**Data for processing:**
▬▬▬▬▬▬▬▬▬▬

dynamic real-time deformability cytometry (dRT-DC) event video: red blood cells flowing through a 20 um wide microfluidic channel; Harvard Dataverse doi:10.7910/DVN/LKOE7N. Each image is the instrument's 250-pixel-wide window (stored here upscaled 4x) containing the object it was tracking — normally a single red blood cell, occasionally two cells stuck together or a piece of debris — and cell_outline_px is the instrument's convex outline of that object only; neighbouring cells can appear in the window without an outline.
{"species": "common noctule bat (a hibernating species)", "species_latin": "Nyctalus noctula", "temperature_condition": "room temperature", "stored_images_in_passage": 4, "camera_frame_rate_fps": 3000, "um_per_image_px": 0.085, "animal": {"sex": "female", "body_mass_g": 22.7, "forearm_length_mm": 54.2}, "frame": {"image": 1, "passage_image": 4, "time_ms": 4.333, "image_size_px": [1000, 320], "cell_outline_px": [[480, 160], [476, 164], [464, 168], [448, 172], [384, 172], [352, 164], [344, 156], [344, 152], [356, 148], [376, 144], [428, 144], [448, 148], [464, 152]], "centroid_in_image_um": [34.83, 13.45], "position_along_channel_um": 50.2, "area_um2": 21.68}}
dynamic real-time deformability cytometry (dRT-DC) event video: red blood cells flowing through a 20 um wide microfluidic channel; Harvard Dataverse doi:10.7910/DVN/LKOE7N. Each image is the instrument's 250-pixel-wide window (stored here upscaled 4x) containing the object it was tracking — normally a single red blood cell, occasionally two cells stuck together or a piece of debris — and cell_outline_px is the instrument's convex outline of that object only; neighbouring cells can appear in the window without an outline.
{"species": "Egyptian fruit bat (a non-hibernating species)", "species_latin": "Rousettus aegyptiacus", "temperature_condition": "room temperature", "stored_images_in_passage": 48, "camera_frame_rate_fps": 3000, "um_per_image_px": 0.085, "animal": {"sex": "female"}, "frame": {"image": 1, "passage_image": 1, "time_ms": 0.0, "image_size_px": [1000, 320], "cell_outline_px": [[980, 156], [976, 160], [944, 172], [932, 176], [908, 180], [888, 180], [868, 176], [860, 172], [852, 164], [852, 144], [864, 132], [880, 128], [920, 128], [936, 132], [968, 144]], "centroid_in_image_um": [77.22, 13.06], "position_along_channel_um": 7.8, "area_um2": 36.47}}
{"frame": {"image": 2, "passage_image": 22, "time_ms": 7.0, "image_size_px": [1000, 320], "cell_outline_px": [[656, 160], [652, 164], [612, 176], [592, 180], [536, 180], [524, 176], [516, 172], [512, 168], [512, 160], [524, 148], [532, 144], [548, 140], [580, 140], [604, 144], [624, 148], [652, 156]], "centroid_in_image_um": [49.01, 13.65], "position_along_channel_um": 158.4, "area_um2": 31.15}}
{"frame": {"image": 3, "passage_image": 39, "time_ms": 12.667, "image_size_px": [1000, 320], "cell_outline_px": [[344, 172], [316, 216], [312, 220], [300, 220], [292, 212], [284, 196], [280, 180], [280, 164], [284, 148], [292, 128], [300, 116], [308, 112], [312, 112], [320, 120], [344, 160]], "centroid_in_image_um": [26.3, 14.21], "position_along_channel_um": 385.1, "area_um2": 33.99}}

▬▬▬▬▬▬▬▬▬▬

**Goal:** Without omitting anything, output the entries exactly.

**Full output:**
dynamic real-time deformability cytometry (dRT-DC) event video: red blood cells flowing through a 20 um wide microfluidic channel; Harvard Dataverse doi:10.7910/DVN/LKOE7N. Each image is the instrument's 250-pixel-wide window (stored here upscaled 4x) containing the object it was tracking — normally a single red blood cell, occasionally two cells stuck together or a piece of debris — and cell_outline_px is the instrument's convex outline of that object only; neighbouring cells can appear in the window without an outline.
{"species": "common noctule bat (a hibernating species)", "species_latin": "Nyctalus noctula", "temperature_condition": "room temperature", "stored_images_in_passage": 4, "camera_frame_rate_fps": 3000, "um_per_image_px": 0.085, "animal": {"sex": "female", "body_mass_g": 22.7, "forearm_length_mm": 54.2}, "frame": {"image": 1, "passage_image": 4, "time_ms": 4.333, "image_size_px": [1000, 320], "cell_outline_px": [[480, 160], [476, 164], [464, 168], [448, 172], [384, 172], [352, 164], [344, 156], [344, 152], [356, 148], [376, 144], [428, 144], [448, 148], [464, 152]], "centroid_in_image_um": [34.83, 13.45], "position_along_channel_um": 50.2, "area_um2": 21.68}}
dynamic real-time deformability cytometry (dRT-DC) event video: red blood cells flowing through a 20 um wide microfluidic channel; Harvard Dataverse doi:10.7910/DVN/LKOE7N. Each image is the instrument's 250-pixel-wide window (stored here upscaled 4x) containing the object it was tracking — normally a single red blood cell, occasionally two cells stuck together or a piece of debris — and cell_outline_px is the instrument's convex outline of that object only; neighbouring cells can appear in the window without an outline.
{"species": "Egyptian fruit bat (a non-hibernating species)", "species_latin": "Rousettus aegyptiacus", "temperature_condition": "room temperature", "stored_images_in_passage": 48, "camera_frame_rate_fps": 3000, "um_per_image_px": 0.085, "animal": {"sex": "female"}, "frame": {"image": 1, "passage_image": 1, "time_ms": 0.0, "image_size_px": [1000, 320], "cell_outline_px": [[980, 156], [976, 160], [944, 172], [932, 176], [908, 180], [888, 180], [868, 176], [860, 172], [852, 164], [852, 144], [864, 132], [880, 128], [920, 128], [936, 132], [968, 144]], "centroid_in_image_um": [77.22, 13.06], "position_along_channel_um": 7.8, "area_um2": 36.47}}
{"frame": {"image": 2, "passage_image": 22, "time_ms": 7.0, "image_size_px": [1000, 320], "cell_outline_px": [[656, 160], [652, 164], [612, 176], [592, 180], [536, 180], [524, 176], [516, 172], [512, 168], [512, 160], [524, 148], [532, 144], [548, 140], [580, 140], [604, 144], [624, 148], [652, 156]], "centroid_in_image_um": [49.01, 13.65], "position_along_channel_um": 158.4, "area_um2": 31.15}}
{"frame": {"image": 3, "passage_image": 39, "time_ms": 12.667, "image_size_px": [1000, 320], "cell_outline_px": [[344, 172], [316, 216], [312, 220], [300, 220], [292, 212], [284, 196], [280, 180], [280, 164], [284, 148], [292, 128], [300, 116], [308, 112], [312, 112], [320, 120], [344, 160]], "centroid_in_image_um": [26.3, 14.21], "position_along_channel_um": 385.1, "area_um2": 33.99}}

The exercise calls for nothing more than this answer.